五高の歴史・落穂拾い

旧制第五高等学校の六十年にわたる想い出の歴史のエピソードを集めている。

創建当時の阿蘇道場の合宿の様子

2012-09-19 03:21:02 | 五高の歴史

昨日は阿蘇道場を利用するようになって夏休み最初の合宿の様子であったが、今朝はその二回目、第二回合宿 八月十五日より二〇日までの様子、

一週間の予定で合宿は行われていたようである。報告は昨日と同じ飯島象太郎先生である。全期滞在者六名、一泊四名、計十名

十四日午後六時内牧駅着、偶然絵具箱をさげた菅野教授と道伴れになり午後七時頃道場着学生は一人も居らず、後に学生が後れたのではなく自分の早過ぎた事を知る。

十五日五時半起床、菅野君と二人、国旗掲揚宮城遥拝后共に朝食、午前及午後三回に渡って独り静坐、夕刻五名の学生到着、食後一同へ坐り方指示、暫時静坐、坐談后就寝

十六日五時十五分起床、六-七静坐、朝食後菅野君学生一名と共に帰熊、九-十一静坐、午後は作業の予定の処大雷雨にて果さず、道場全部をふき掃除す。後、雨のはれ間を学生一人と町の温泉に行く、夜四名の学生外出、独り一時間許り静坐。
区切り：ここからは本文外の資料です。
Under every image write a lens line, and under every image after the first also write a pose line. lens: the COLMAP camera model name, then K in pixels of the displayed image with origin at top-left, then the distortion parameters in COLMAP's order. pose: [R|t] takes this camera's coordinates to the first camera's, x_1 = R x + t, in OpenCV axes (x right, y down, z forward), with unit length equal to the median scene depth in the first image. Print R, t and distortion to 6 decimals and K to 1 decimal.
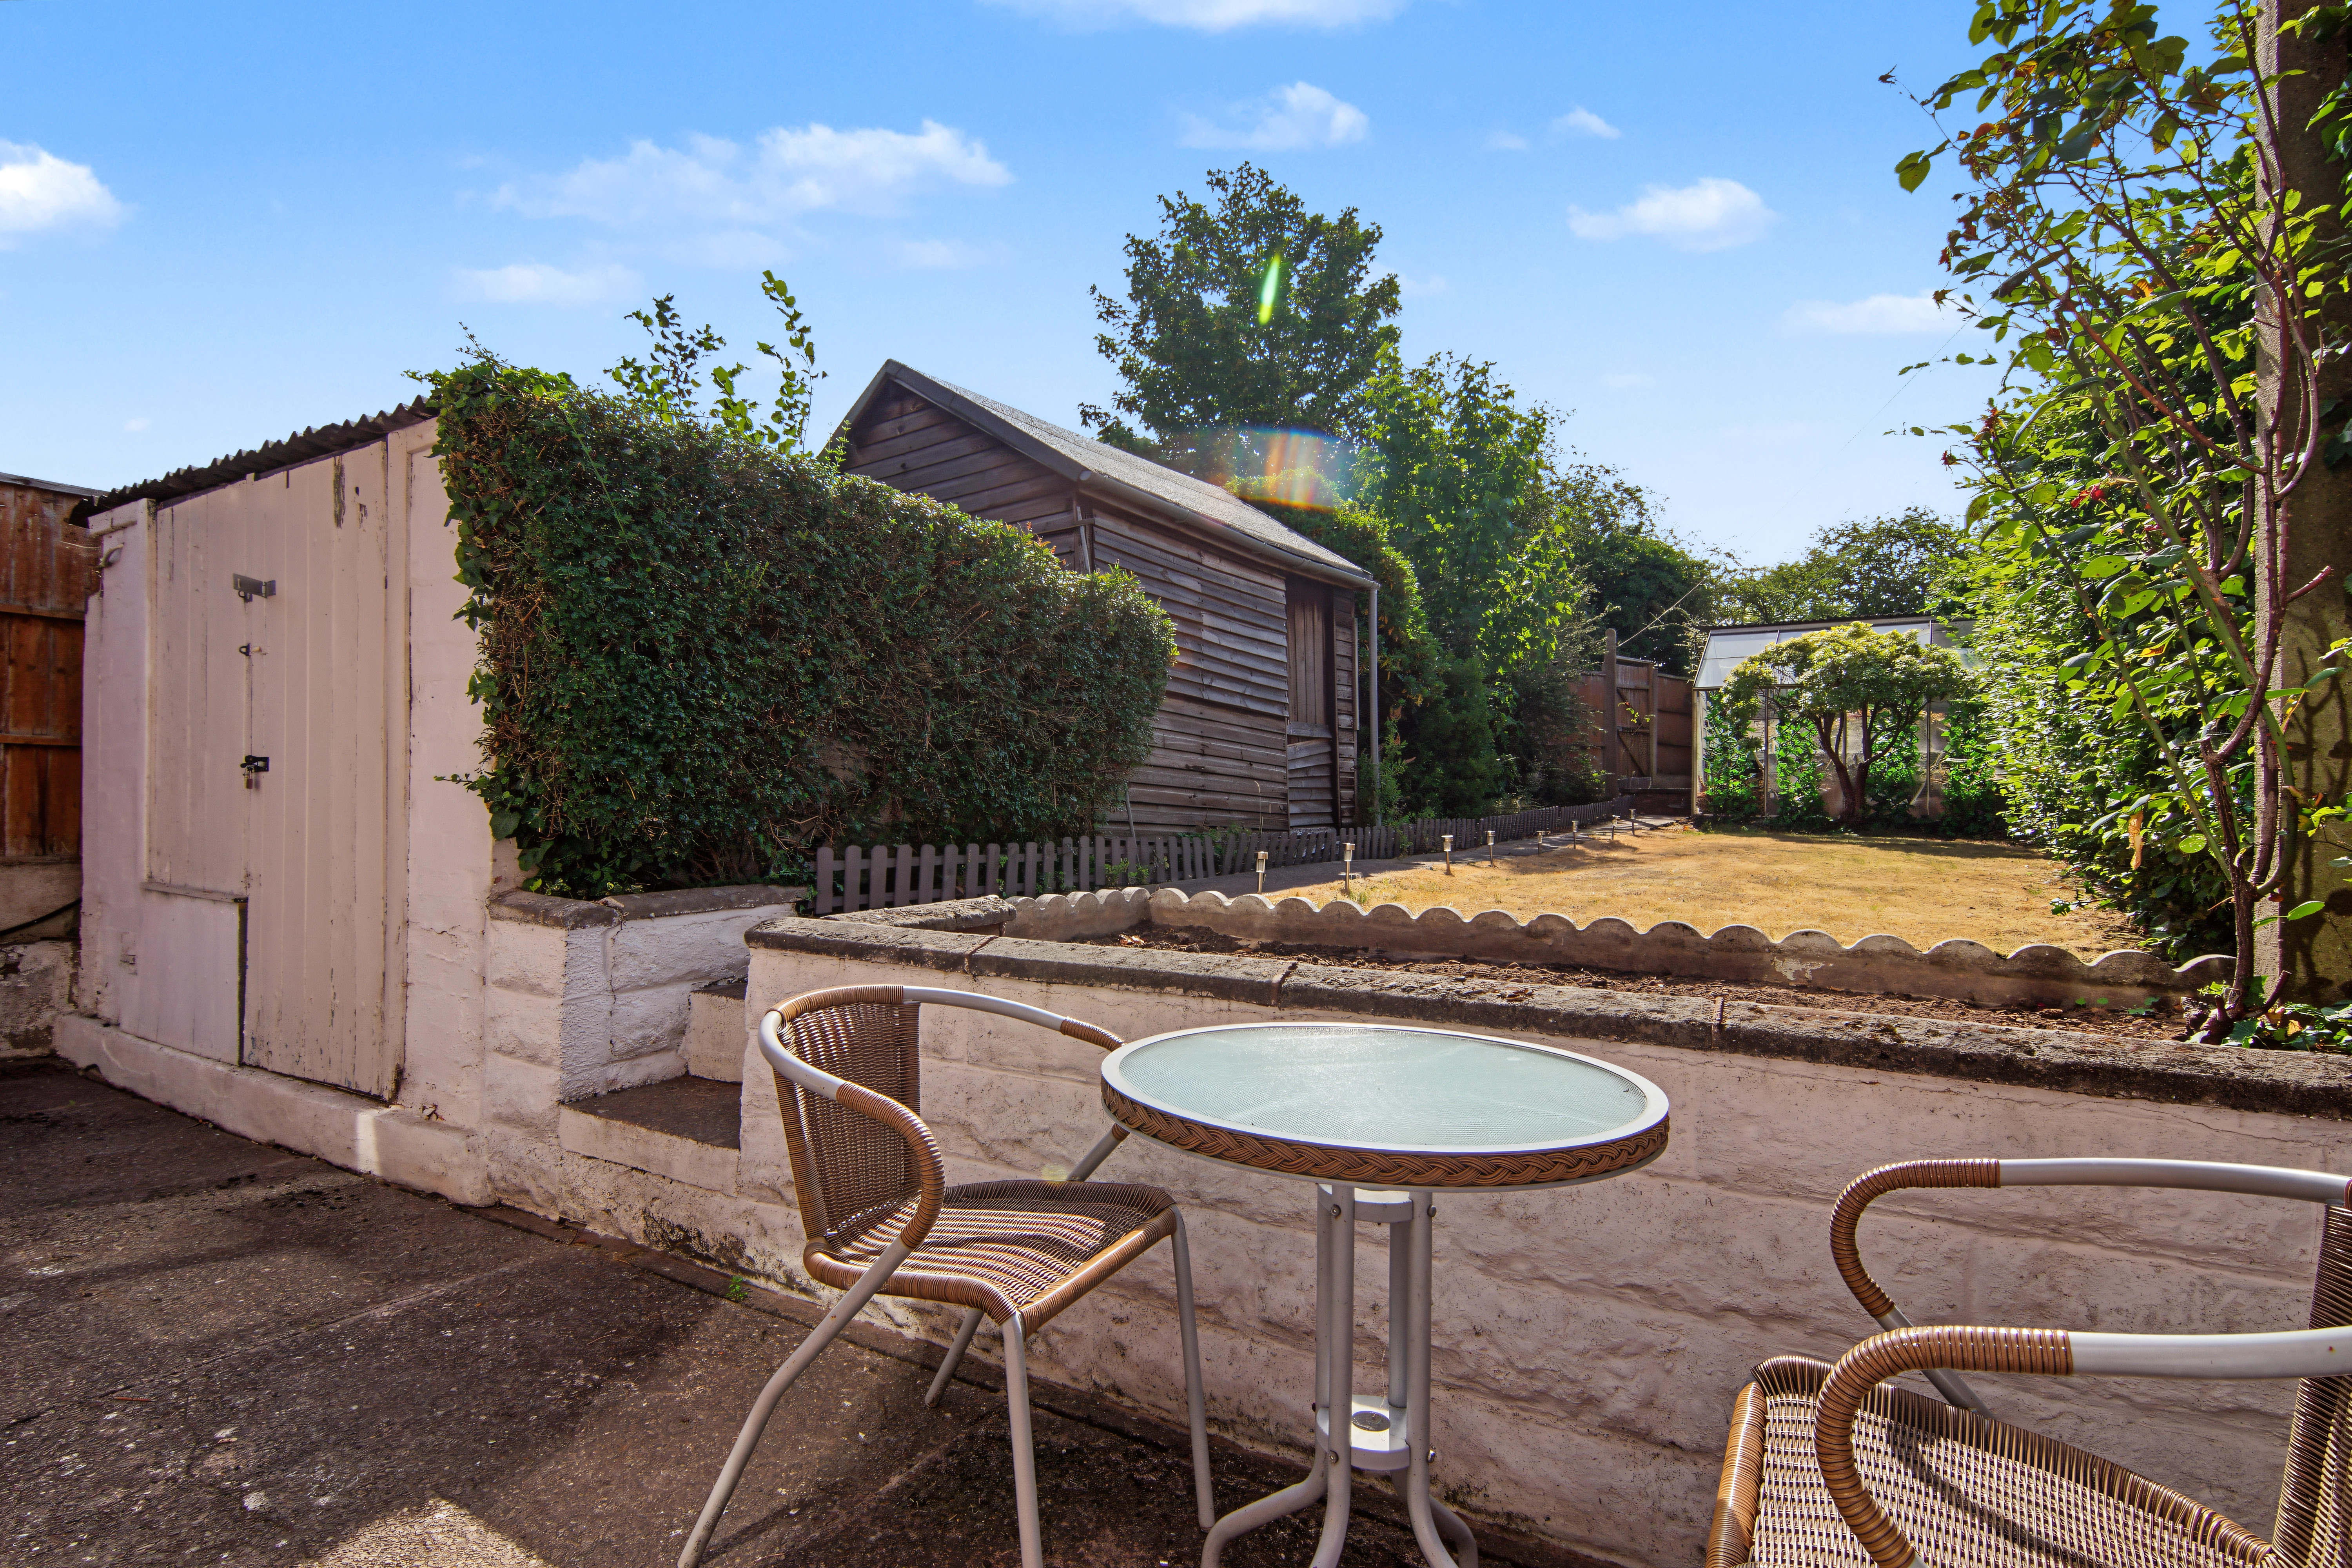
lens RADIAL K [[1217.9, 0, 1176.0], [0, 1217.9, 784.0], [0, 0, 1]] dist [0.001865, -0.000085]
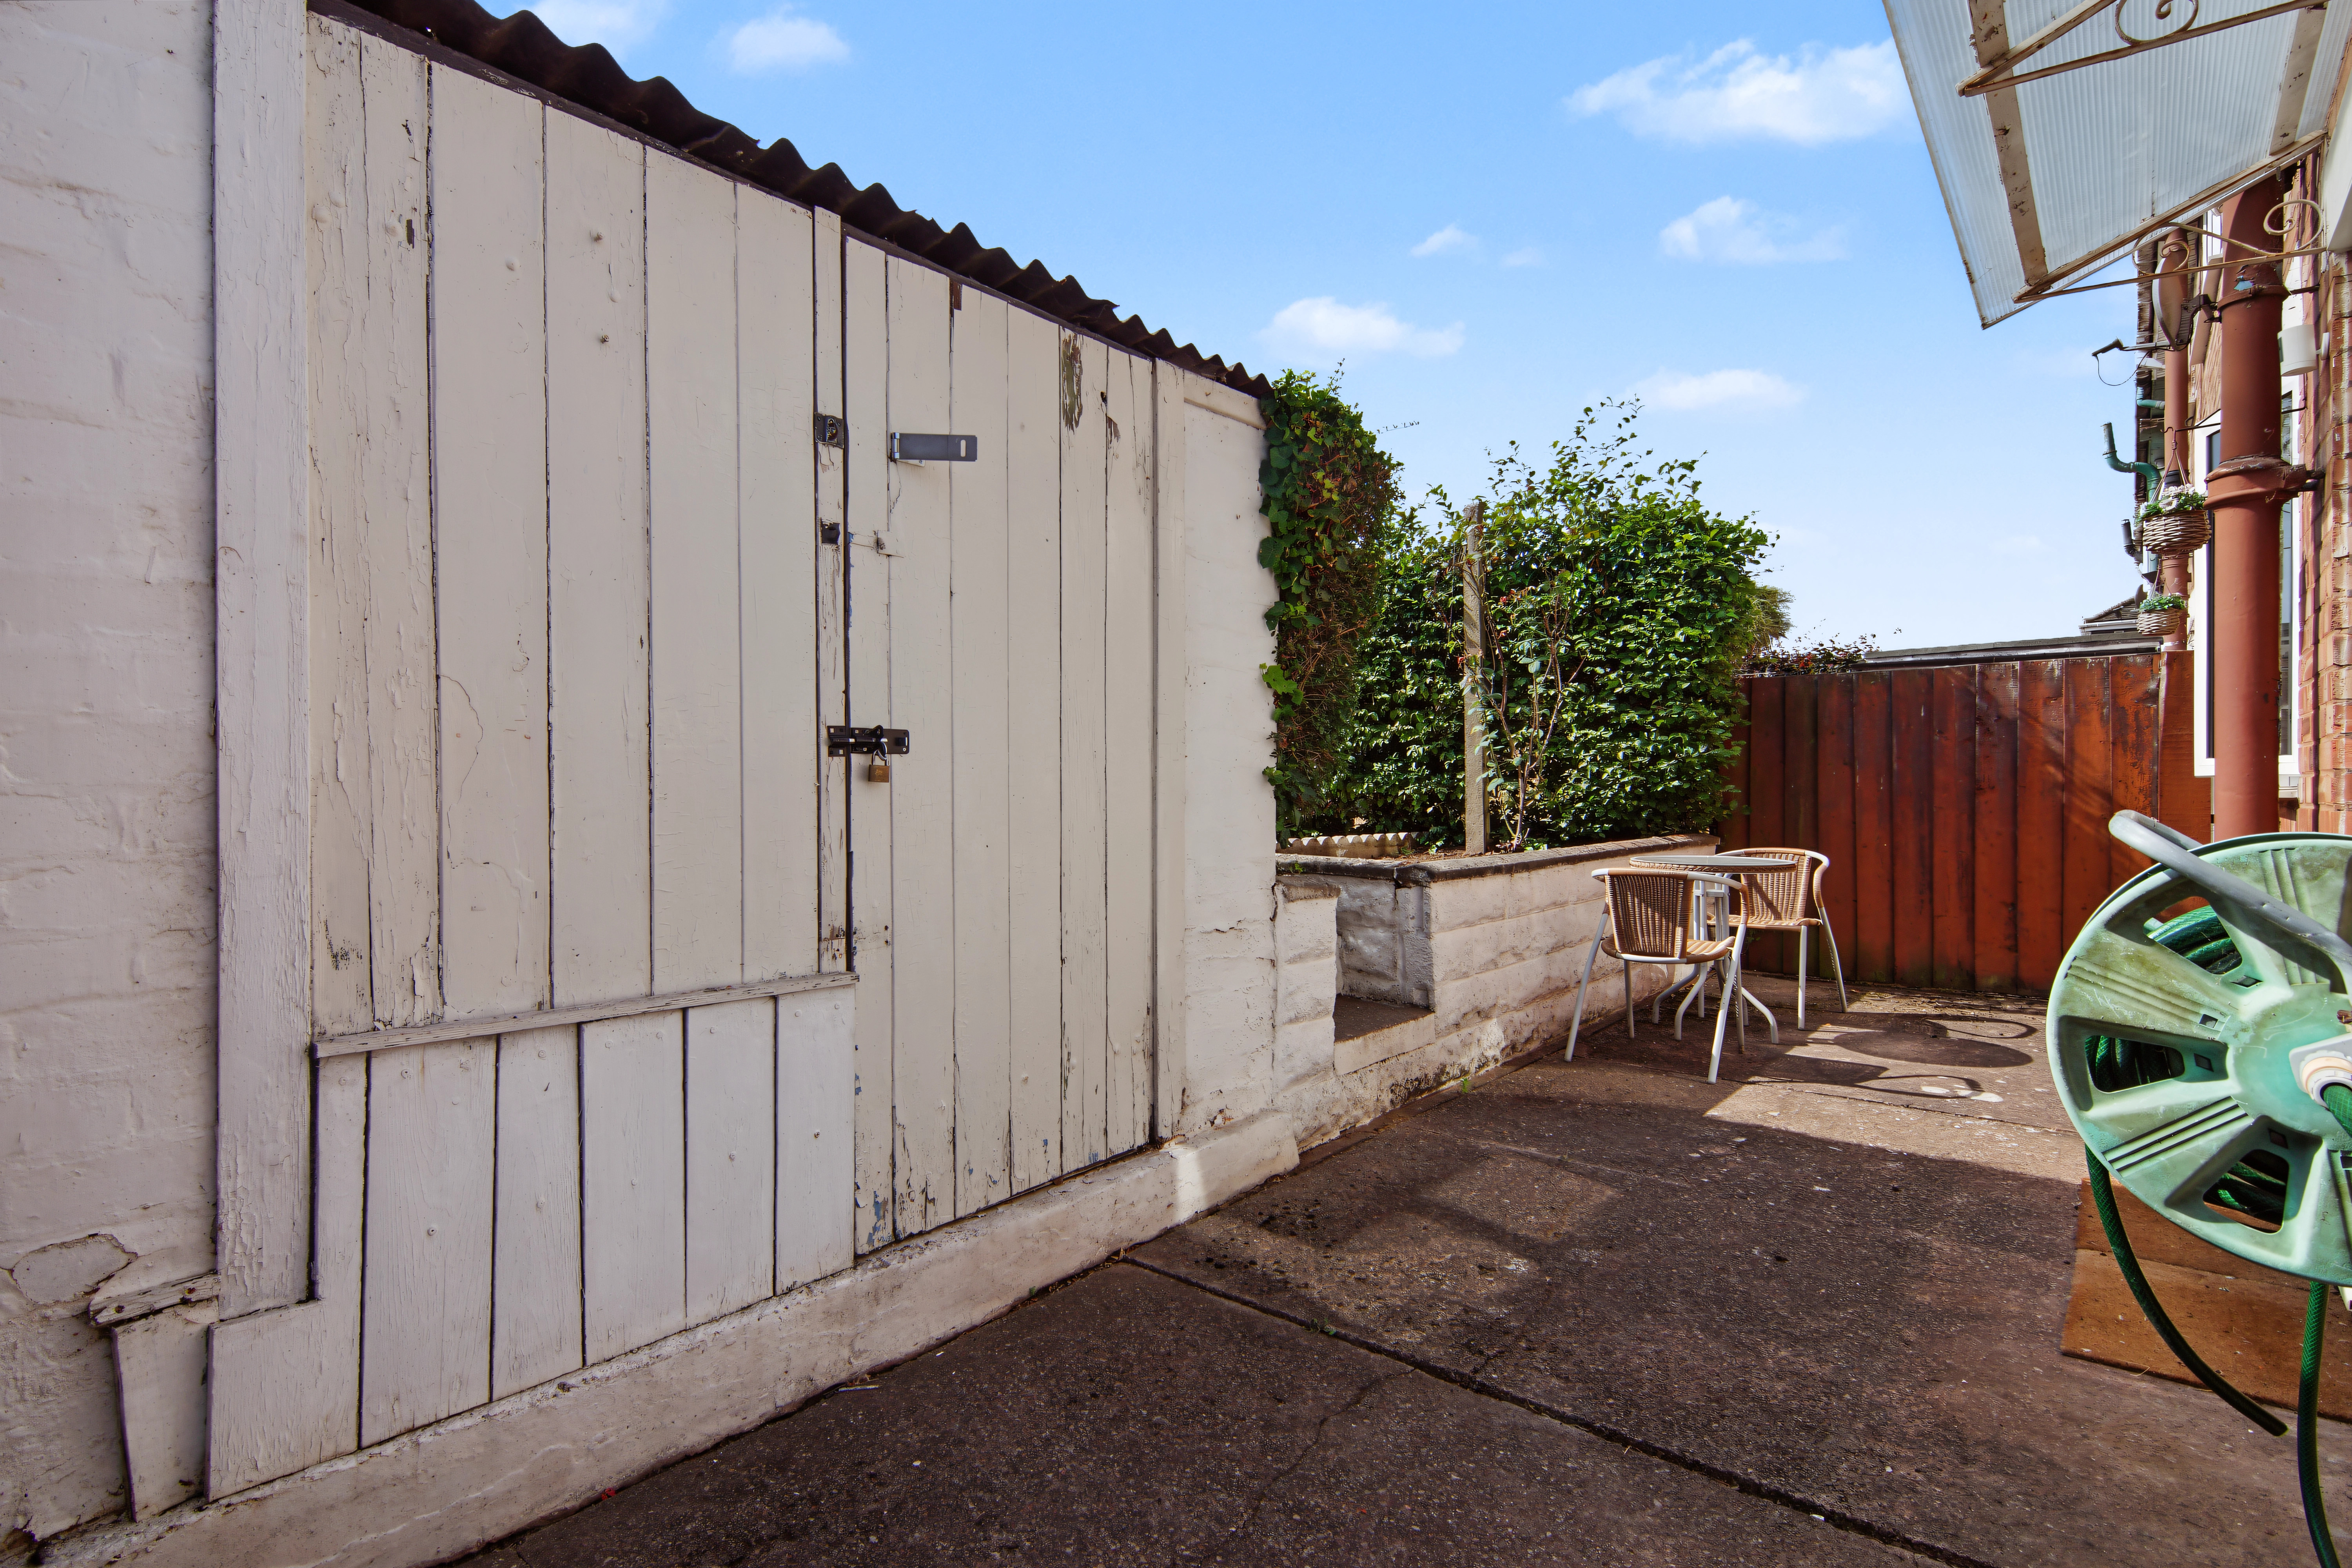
lens RADIAL K [[1147.3, 0, 1176.0], [0, 1147.3, 784.0], [0, 0, 1]] dist [0.012845, -0.000423]
pose [[0.128450, -0.004896, 0.991704, -1.627146], [-0.017856, 0.999814, 0.007249, 0.001070], [-0.991555, -0.018639, 0.128339, 0.995849]]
  十七日、五時三〇分起床、六-七静坐、朝食後八-十静坐、十時過ぎ校長来場静坐、今でこそ校長の動きはすべて公用自動車であるがこの時代は列車であり十時すぎ道場に到着することは大事であったろう午後一時から二時信心銘の講義をして頂く、添野校長は禅の修業の大家ということで禅の話をされたのだろう。二-四の作業後裏の山に上がる者あり、夕食後虹の橋東の空に二重にかかる。七-九静坐、就寝

十八日、五時十五分起床六-七静坐、朝食八-十信心銘の御講義、十時より校長の先達(後達?)として兜岩に登り十二時道場へ帰着、昼食後校長帰熊、午後二時より作業途中夕立のため中止。五-七静坐(夕食後は蚊多き為夕食前に行うこととす)夕食後町の温泉に行く、満月の夜也

十九日五時三〇分起床、六-七静坐、八-一〇読書、嘗て道場建築の基礎工事に働ける卒業生来場、十一-十二静坐、午後一-四開墾作業、五-七静坐、夕食後自由時間。
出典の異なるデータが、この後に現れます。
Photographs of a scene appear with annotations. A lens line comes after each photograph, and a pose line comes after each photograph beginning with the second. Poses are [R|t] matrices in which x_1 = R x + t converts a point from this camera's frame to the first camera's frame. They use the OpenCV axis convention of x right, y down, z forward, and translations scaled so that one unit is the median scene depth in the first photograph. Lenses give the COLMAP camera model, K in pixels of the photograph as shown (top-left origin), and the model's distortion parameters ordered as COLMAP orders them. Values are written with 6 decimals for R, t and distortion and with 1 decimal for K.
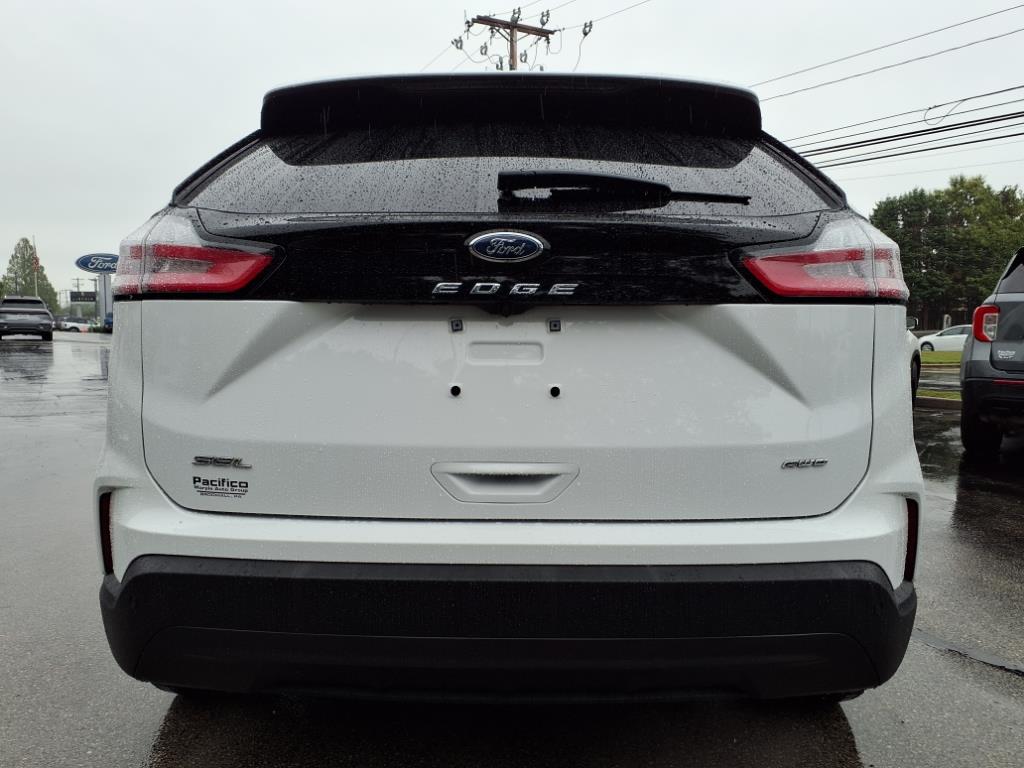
lens RADIAL K [[826.6, 0, 512.0], [0, 826.6, 384.0], [0, 0, 1]] dist [0.067830, -0.078638]
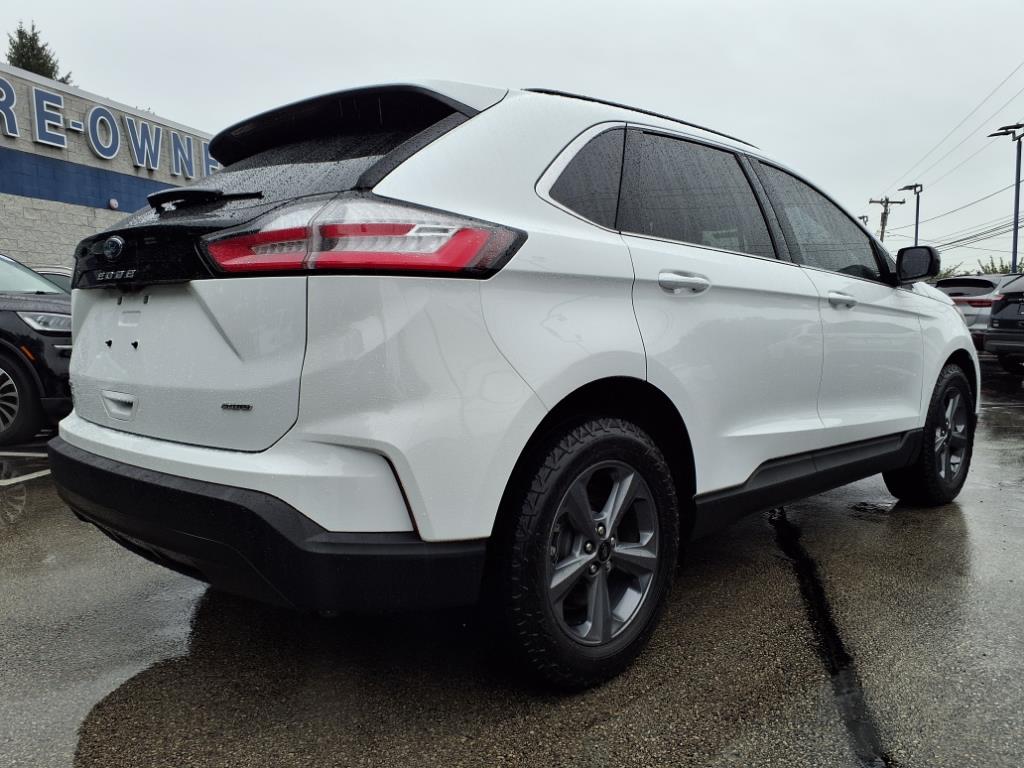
lens RADIAL K [[809.2, 0, 512.0], [0, 809.2, 384.0], [0, 0, 1]] dist [0.081371, -0.061605]
pose [[0.717938, 0.046520, -0.694551, 1.477740], [-0.044219, 0.998797, 0.021189, 0.017959], [0.694701, 0.015500, 0.719131, 0.410999]]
二十日五時十五分起床、道場全部のふき掃除、六-七静坐朝食、八-一〇静坐の后合宿解散。登山する者あり直に帰熊する者あり、

この最初の合宿から静坐、静坐と座るための合宿していたのであり、現在の我々の椅子の生活からは想像もつかない。確かに座布団、寝具はこの道場を整理したとき捨てることに大事したことが思い出される。明日はその第三回目の様子を眺めることにする。